If a group G acts on a manifold M with a moment map (symplectic, contact, hyper-Kaehler, 3-Sasakian) and the action on the zero level set Z of the moment map is free, there is a well defined map from the G-equivariant cohomology of M to the ordinary cohomology of the quotient Z/G. If the manifold is compact and symplectic, then by a theorem of Kirwan, the map in question ("the Kirwan map") is surjective.
In the past thirty years, tremendous progress has been made in the study of moment maps, symplectic quotients, and the question of surjectivity. In recent years, similar questions have arisen in fields other than symplectic geometry: contact, hyper-Kaehler, and 3-Sasakian geometries. While some headway has been made in understanding moment maps and surjectivity in these fields, there remain many open questions. We wish to explore phenomena that are well understood in symplectic geometry but are more puzzling in these new settings.
Thus, the goal of this workshop is to obtain a better understanding of moment maps and the question of surjectivity. Well understood in the context of symplectic geometry, these have many applications. For example these results give an explicit description of the cohomology ring of moduli spaces of stable bundles over Riemann surfaces.
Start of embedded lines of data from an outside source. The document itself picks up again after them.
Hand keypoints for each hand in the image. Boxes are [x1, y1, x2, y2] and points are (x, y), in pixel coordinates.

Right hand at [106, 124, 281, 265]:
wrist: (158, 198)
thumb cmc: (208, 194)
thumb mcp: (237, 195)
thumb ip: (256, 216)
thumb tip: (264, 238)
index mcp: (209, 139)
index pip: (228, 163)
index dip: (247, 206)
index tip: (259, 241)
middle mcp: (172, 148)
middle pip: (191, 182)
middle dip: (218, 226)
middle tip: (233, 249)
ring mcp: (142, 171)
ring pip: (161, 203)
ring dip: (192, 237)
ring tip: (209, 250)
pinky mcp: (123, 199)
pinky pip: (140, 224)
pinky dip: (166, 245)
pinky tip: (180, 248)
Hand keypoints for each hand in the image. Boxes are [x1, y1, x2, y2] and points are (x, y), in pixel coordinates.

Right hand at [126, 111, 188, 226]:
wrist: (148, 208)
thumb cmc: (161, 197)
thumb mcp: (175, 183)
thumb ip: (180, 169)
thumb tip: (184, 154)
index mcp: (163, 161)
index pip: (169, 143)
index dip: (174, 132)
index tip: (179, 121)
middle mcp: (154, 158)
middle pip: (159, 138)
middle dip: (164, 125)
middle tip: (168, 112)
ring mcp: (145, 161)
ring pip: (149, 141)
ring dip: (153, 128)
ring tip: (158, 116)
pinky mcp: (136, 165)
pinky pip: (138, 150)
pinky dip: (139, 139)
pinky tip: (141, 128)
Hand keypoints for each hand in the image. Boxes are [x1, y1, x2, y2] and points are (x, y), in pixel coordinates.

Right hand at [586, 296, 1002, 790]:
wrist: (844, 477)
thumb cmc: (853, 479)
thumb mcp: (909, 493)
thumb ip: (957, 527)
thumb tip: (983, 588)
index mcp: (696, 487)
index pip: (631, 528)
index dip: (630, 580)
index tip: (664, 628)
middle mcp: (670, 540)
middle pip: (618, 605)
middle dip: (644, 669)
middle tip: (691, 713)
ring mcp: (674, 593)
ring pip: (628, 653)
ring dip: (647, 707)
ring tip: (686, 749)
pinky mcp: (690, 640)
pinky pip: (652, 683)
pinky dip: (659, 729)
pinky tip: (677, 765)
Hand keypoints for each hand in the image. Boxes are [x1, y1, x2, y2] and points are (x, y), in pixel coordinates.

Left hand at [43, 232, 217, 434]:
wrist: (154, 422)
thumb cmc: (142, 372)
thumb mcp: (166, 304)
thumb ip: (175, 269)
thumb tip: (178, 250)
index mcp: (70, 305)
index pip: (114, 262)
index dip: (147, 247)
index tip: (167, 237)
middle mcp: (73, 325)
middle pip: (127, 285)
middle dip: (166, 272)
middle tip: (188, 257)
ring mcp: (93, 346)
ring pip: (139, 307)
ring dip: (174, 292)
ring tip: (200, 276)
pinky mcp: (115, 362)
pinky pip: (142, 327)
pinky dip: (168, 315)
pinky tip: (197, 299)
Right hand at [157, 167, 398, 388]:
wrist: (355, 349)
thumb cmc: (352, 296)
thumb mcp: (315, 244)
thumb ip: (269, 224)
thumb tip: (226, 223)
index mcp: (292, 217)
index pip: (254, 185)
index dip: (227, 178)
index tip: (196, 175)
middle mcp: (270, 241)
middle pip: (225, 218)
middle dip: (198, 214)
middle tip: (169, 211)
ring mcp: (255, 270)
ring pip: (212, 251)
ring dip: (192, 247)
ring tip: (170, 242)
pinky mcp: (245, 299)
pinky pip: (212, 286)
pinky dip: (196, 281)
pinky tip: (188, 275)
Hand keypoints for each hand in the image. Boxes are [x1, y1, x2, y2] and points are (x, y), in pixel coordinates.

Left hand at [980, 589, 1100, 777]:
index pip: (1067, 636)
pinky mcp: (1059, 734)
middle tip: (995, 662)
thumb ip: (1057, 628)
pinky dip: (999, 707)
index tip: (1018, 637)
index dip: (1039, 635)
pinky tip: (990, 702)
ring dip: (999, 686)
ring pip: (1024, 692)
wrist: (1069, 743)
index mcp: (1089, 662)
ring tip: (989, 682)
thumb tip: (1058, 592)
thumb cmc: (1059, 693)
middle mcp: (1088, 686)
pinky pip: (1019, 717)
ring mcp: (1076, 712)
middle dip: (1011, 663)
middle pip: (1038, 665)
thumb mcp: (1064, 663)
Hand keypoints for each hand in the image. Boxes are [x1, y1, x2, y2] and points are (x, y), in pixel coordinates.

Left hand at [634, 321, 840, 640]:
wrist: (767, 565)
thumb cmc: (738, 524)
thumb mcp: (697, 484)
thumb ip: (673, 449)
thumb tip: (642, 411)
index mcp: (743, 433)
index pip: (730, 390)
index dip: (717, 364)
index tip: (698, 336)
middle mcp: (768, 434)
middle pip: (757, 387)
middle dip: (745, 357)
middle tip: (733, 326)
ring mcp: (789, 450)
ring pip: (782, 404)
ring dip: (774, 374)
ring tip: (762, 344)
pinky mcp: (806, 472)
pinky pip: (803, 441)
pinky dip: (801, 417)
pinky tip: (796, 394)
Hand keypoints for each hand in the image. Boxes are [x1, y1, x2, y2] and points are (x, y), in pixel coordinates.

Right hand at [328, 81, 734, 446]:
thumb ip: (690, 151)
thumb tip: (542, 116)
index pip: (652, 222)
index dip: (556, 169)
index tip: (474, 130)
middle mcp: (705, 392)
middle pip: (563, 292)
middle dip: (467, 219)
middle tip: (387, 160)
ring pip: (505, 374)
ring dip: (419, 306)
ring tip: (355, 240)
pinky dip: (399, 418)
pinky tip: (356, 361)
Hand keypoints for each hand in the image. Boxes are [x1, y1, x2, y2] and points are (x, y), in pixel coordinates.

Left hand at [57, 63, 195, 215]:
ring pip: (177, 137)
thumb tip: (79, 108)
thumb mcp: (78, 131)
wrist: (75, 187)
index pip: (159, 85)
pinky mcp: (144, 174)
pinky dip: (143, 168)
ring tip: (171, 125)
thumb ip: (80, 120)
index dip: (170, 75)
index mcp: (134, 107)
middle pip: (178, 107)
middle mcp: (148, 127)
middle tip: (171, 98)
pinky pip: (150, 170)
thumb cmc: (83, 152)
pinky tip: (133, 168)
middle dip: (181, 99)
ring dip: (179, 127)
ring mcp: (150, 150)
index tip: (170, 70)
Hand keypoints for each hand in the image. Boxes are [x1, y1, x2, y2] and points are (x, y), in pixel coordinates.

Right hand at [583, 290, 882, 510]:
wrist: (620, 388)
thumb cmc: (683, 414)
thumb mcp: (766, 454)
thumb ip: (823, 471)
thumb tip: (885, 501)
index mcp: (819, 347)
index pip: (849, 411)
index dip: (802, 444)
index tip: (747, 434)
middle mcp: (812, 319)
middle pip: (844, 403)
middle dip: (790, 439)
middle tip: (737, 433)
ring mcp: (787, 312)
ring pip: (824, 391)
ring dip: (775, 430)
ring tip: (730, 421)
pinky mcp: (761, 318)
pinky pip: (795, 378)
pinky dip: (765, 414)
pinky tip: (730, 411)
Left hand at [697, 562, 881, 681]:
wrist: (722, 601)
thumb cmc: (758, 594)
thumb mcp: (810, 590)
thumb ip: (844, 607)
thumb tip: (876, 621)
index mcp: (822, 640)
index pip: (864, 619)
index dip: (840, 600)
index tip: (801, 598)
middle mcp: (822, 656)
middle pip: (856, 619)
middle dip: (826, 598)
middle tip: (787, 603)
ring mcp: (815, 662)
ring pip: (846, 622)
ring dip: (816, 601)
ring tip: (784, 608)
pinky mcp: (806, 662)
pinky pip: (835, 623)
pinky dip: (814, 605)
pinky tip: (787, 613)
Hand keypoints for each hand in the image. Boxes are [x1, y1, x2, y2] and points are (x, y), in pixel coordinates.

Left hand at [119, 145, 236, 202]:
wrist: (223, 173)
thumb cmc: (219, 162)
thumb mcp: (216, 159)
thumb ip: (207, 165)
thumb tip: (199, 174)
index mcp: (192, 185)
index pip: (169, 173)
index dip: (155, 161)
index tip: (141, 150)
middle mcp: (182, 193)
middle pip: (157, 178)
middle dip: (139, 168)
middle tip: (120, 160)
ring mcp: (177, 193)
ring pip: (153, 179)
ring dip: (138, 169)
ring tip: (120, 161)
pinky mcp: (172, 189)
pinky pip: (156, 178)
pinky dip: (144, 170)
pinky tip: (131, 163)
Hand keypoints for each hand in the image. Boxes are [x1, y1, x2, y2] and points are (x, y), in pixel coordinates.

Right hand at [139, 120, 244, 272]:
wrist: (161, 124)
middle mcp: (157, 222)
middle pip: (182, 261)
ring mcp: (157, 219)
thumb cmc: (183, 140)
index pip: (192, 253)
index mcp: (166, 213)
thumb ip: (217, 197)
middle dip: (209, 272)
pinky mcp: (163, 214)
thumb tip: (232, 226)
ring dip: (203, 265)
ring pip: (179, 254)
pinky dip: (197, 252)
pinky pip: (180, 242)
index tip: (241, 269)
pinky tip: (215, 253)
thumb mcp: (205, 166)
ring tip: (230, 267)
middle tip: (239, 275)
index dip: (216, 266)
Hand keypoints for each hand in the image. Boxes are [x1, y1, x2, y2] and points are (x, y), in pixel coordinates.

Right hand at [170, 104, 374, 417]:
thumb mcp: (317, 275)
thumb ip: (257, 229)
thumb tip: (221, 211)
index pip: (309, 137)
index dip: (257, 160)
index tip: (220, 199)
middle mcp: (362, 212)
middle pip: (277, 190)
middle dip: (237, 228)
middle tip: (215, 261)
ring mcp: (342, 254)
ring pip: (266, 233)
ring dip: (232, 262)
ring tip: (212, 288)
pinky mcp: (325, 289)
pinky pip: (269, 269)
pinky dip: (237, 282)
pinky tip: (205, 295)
In closely related fields, including contact, hyper-Kaehler, and 3-Sasakian geometries, the theory of moment maps and the question of surjectivity are not as well studied. We want to determine what techniques developed in symplectic geometry for understanding the topology of symplectic quotients, specifically, their cohomology rings, carry over to the settings of hyper-Kaehler, contact and 3-Sasakian geometries.
The workshop will differ from typical conferences in some regards. Participants will be invited to suggest open problems and questions before the workshop begins, and these will be posted on the workshop website. These include specific problems on which there is hope of making some progress during the workshop, as well as more ambitious problems which may influence the future activity of the field. Lectures at the workshop will be focused on familiarizing the participants with the background material leading up to specific problems, and the schedule will include discussion and working sessions.
Participants include J. Agapito Ruiz, C. Boyer, D. Burns, C. Chan, G. Daskalopoulos, B. Goetz, R. Goldin, M. Harada, T. Hausel, N. Ho, T. Holm, L. Jeffrey, H. Konno, G. Landweber, E. Lerman, H. Li, M. Libine, Y. Lin, L. Mare, J. Munn, M. Pflaum, N. Proudfoot, R. Sjamaar, J. Talvacchia, S. Tolman, A. Wade, J. Weitsman, G. Wilkin, S. Wu, and C. Zara.